Mutant Huntingtin reduces HSP70 expression through the sequestration of NF-Y transcription factor

In Huntingtons disease (HD), mutant Huntingtin, which contains expanded polyglutamine stretches, forms nuclear aggregates in neurons. The interactions of several transcriptional factors with mutant Huntingtin, as well as altered expression of many genes in HD models, imply the involvement of transcriptional dysregulation in the HD pathological process. The precise mechanism remains obscure, however. Here, we show that mutant Huntingtin aggregates interact with the components of the NF‐Y transcriptional factor in vitro and in HD model mouse brain. An electrophoretic mobility shift assay using HD model mouse brain lysates showed reduction in NF‐Y binding to the promoter region of HSP70, one of the NF‐Y targets. RT–PCR analysis revealed reduced HSP70 expression in these brains. We further clarified the importance of NF‐Y for HSP70 transcription in cultured neurons.
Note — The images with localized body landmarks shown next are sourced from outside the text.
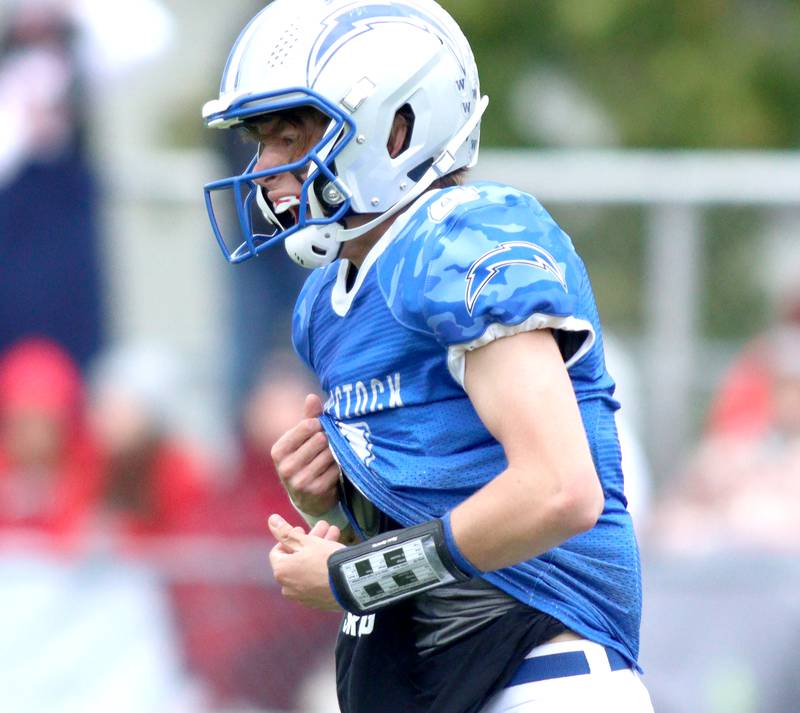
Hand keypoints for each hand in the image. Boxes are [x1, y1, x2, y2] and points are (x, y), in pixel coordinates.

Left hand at [268, 514, 344, 609]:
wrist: (351, 584)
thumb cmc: (325, 559)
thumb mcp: (307, 542)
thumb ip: (286, 532)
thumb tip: (271, 519)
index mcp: (281, 571)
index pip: (278, 551)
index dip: (290, 538)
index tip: (303, 531)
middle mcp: (287, 587)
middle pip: (295, 559)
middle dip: (309, 542)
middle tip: (323, 529)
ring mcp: (302, 597)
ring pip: (307, 569)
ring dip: (318, 552)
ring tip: (335, 536)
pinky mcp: (317, 602)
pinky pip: (315, 582)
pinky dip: (321, 570)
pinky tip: (335, 557)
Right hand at [270, 394, 339, 514]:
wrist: (307, 498)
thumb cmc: (305, 460)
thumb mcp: (302, 440)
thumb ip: (308, 418)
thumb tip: (312, 397)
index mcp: (278, 451)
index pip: (307, 426)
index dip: (319, 424)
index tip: (322, 428)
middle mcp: (286, 467)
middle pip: (320, 439)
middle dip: (329, 438)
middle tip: (331, 442)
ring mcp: (300, 481)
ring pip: (330, 454)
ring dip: (336, 452)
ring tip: (333, 454)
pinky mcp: (316, 490)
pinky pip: (336, 468)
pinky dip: (340, 466)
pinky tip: (336, 468)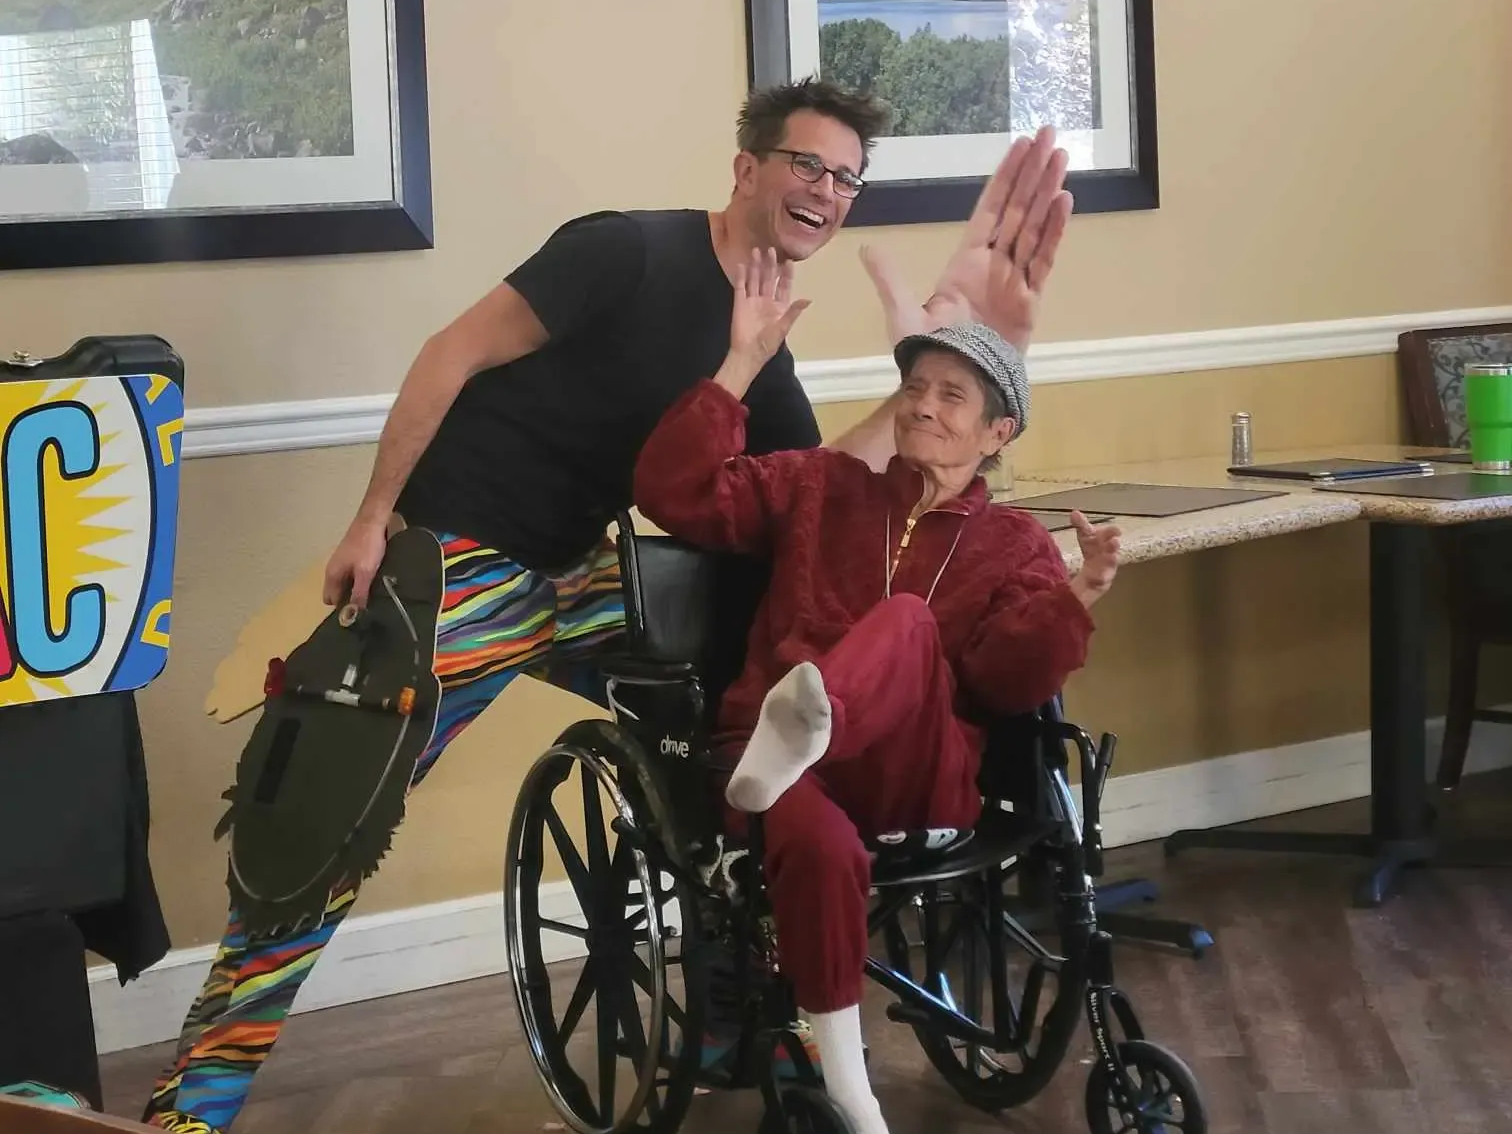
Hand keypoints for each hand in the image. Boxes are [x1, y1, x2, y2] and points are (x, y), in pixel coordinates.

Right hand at [321, 515, 388, 610]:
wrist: (373, 520)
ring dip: (357, 590)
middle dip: (350, 600)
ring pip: (346, 584)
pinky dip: (361, 581)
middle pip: (338, 592)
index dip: (342, 609)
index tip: (358, 615)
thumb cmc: (367, 546)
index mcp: (332, 574)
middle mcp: (333, 570)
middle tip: (368, 607)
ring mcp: (342, 563)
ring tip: (374, 596)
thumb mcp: (365, 573)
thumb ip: (359, 593)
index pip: (330, 600)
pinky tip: (375, 583)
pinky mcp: (352, 558)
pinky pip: (353, 576)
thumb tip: (354, 614)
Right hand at [729, 246, 810, 366]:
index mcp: (779, 307)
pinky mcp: (739, 303)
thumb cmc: (767, 344)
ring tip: (756, 251)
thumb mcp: (783, 328)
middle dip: (770, 264)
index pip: (784, 286)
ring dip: (756, 266)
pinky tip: (742, 265)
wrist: (748, 354)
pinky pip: (740, 287)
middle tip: (771, 250)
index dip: (787, 274)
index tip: (789, 261)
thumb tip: (808, 299)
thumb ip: (793, 312)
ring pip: (755, 279)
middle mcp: (766, 301)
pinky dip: (741, 276)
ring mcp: (752, 301)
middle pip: (769, 278)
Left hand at [859, 125, 1071, 350]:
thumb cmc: (928, 353)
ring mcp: (1014, 280)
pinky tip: (1064, 201)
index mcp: (966, 262)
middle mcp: (994, 265)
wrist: (950, 386)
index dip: (1006, 177)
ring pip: (1034, 226)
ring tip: (1062, 158)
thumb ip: (888, 279)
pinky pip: (1043, 260)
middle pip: (1018, 209)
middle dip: (1034, 172)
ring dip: (1048, 191)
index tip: (1022, 146)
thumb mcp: (902, 312)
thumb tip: (866, 248)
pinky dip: (1053, 231)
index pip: (991, 208)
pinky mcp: (1029, 301)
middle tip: (1051, 135)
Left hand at [1068, 510, 1120, 606]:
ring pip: (1109, 564)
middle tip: (1115, 541)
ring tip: (1112, 557)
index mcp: (1103, 540)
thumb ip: (1081, 525)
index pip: (1106, 534)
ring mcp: (1107, 567)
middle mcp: (1108, 553)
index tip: (1117, 530)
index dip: (1110, 532)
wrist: (1094, 574)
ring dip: (1111, 560)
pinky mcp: (1103, 581)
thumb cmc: (1093, 551)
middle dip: (1113, 545)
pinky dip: (1100, 578)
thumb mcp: (1086, 537)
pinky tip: (1097, 578)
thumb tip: (1074, 512)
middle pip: (1110, 548)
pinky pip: (1102, 580)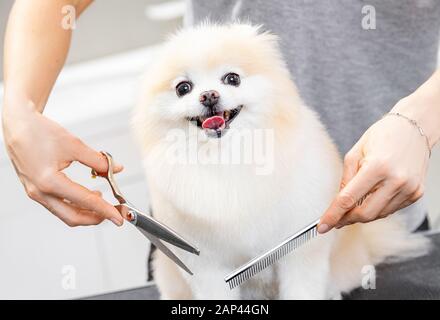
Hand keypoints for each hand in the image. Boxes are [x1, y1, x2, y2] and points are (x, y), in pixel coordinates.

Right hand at [2, 103, 123, 226]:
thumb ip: (98, 161)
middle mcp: (40, 192)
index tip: (119, 217)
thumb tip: (117, 169)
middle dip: (96, 217)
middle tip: (114, 213)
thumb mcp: (75, 145)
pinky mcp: (35, 190)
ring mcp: (35, 193)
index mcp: (49, 181)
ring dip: (86, 212)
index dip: (106, 210)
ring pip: (65, 214)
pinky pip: (58, 206)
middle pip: (73, 217)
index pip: (85, 201)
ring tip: (104, 202)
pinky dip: (75, 205)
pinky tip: (89, 196)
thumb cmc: (41, 132)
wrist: (18, 125)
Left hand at [318, 98, 430, 233]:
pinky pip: (391, 209)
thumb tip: (338, 204)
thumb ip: (345, 180)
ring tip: (352, 207)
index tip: (322, 226)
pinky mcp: (416, 193)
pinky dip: (377, 208)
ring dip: (362, 214)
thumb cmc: (383, 136)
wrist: (414, 128)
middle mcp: (396, 180)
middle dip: (347, 219)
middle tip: (335, 219)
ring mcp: (409, 188)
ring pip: (379, 214)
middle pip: (365, 213)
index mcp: (377, 167)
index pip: (349, 199)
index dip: (333, 215)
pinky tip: (371, 199)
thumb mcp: (355, 153)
These data indicate that mutant Huntingtin sequesters NF‐Y, leading to the reduction of HSP70 gene expression in HD model mice brain. Because suppressive roles of HSP70 on the HD pathological process have been shown in several HD models, NF‐Y could be an important target of mutant Huntingtin.
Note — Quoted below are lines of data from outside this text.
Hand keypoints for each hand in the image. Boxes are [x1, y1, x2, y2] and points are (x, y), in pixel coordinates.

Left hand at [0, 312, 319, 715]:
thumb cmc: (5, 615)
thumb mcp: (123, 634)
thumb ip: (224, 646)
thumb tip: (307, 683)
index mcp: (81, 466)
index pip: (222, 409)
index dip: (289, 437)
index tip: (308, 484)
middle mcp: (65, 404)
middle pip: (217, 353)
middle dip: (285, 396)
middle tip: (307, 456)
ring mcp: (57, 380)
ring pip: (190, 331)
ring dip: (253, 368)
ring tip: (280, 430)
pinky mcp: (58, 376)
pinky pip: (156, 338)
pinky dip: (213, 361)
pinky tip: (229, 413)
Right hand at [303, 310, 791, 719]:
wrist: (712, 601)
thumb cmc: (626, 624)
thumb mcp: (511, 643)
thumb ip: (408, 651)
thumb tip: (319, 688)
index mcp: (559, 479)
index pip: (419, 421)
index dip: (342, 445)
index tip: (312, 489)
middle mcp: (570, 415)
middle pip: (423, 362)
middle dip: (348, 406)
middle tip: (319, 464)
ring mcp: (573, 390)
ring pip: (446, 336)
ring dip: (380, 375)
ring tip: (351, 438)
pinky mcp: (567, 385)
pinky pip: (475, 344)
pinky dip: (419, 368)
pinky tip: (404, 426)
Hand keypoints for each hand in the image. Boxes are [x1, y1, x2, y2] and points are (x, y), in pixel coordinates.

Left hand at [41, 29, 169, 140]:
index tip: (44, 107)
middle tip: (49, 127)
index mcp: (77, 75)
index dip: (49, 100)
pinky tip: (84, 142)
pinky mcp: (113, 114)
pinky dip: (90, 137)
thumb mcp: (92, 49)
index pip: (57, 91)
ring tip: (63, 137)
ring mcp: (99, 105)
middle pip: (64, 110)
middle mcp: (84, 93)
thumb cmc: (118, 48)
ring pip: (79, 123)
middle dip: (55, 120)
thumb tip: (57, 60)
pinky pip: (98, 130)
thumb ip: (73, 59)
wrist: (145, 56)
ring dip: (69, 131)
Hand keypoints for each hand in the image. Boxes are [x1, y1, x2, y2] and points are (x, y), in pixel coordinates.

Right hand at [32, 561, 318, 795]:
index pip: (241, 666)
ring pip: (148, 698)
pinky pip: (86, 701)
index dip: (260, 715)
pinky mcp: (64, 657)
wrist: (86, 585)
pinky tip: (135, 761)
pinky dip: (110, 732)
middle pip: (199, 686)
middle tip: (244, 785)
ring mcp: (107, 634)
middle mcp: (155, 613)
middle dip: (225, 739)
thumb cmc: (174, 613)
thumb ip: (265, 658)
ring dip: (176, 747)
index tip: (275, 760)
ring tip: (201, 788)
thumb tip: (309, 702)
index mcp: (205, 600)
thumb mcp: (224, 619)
Identification of ubiquitin-interacting proteins in purified polyglutamine aggregates

Nuclear aggregates of enhanced green fluorescent protein and nuclear localization signal‐fused truncated N‐terminal huntingtin containing 150 repeats of glutamine residue were purified from ecdysine‐inducible mutant neuro2A cell line by sequential extraction of nuclear soluble proteins. To analyze the aggregate‐interacting proteins, we subjected the nuclear aggregates to high performance liquid chromatography–mass spectrometry analysis. The resulting data revealed the presence of three new putative aggregate‐interacting proteins: ubiquilin 1, ubiquilin 2 and Tollip. These proteins also associated with neuronal intranuclear inclusions in a mouse model of Huntington disease (HD). These aggregate‐interacting proteins contain ubiquitin‐interacting motifs, suggesting that they are recruited to the aggregates where they may lose their normal function.
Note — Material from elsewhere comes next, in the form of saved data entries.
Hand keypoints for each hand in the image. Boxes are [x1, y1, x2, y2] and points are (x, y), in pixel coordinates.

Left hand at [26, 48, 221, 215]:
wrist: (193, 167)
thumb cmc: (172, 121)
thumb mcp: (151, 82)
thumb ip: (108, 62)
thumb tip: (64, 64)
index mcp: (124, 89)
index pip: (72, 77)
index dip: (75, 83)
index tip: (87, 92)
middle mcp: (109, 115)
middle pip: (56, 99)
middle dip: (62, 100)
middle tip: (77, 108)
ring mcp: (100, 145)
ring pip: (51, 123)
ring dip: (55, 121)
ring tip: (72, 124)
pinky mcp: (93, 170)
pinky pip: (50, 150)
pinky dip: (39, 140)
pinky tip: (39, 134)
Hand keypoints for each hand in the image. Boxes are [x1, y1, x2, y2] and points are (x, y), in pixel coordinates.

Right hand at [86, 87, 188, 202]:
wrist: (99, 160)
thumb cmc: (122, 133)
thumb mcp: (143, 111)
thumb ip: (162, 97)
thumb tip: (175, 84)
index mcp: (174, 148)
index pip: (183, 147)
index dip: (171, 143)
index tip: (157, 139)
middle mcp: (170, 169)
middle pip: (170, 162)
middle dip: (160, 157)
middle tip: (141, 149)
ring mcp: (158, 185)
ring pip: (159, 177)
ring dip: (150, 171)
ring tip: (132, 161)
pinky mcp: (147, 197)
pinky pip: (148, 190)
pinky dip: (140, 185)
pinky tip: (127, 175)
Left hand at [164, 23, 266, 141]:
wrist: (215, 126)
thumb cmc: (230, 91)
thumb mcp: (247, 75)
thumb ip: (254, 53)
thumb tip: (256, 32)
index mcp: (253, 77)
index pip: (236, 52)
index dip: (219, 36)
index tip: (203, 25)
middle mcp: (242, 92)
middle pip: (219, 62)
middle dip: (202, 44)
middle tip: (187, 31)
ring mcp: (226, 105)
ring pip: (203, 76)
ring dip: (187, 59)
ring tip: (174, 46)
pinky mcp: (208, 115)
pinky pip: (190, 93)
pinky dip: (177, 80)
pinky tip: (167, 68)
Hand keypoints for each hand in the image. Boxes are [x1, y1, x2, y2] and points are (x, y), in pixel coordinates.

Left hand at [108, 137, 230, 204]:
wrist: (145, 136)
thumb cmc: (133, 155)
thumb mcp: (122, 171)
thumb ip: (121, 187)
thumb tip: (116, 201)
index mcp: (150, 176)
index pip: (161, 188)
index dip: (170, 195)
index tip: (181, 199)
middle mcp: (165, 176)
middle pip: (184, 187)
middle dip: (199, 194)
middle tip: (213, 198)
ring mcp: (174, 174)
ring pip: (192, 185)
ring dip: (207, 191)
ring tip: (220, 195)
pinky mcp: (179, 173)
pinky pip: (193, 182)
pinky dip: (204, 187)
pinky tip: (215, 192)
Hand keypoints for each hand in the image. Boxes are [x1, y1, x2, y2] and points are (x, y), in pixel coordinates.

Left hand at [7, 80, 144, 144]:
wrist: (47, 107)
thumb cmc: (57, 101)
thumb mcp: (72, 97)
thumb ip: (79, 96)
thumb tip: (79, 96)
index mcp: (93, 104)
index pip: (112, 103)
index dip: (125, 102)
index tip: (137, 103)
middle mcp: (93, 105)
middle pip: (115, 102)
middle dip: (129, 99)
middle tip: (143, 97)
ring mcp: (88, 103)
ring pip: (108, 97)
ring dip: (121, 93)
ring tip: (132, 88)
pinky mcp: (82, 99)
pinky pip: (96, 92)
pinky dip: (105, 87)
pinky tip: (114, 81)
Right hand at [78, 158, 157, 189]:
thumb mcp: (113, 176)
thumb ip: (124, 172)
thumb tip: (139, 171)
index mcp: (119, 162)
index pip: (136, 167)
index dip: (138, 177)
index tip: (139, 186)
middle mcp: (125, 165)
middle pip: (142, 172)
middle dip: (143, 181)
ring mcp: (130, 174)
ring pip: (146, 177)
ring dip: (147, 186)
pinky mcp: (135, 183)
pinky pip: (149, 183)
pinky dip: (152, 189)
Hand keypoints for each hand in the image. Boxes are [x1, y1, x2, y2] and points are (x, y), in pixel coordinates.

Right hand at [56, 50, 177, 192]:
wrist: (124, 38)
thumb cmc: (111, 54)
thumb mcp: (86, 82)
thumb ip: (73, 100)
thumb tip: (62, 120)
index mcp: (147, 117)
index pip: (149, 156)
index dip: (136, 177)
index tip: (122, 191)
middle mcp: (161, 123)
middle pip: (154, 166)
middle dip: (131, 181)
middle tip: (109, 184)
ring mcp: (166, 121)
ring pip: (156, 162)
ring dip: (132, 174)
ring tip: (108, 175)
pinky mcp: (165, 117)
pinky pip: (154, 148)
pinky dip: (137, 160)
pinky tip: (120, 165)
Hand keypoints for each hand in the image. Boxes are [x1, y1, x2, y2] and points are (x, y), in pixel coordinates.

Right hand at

Sodium channel β4 subunit : down-regulation and possible involvement in neuritic degeneration in Huntington's disease transgenic mice

Sodium channel β4 is a very recently identified auxiliary subunit of the voltage‐gated sodium channels. To find the primarily affected gene in Huntingtons disease (HD) pathogenesis, we profiled HD transgenic mice using a high‐density oligonucleotide array and identified β4 as an expressed sequence tag (EST) that was significantly down‐regulated in the striatum of HD model mice and patients. Reduction in β4 started at a presymptomatic stage in HD mice, whereas other voltage‐gated ion channel subunits were decreased later. In contrast, spinal cord neurons, which generate only negligible levels of expanded polyglutamine aggregates, maintained normal levels of β4 expression even at the symptomatic stage. Overexpression of β4 induced neurite outgrowth in Neuro2a cells, and caused a thickening of dendrites and increased density of dendritic spines in hippocampal primary neurons, indicating that β4 modulates neurite outgrowth activities. These results suggest that down‐regulation of β4 may lead to abnormalities of sodium channel and neurite degeneration in the striatum of HD transgenic mice and patients with HD.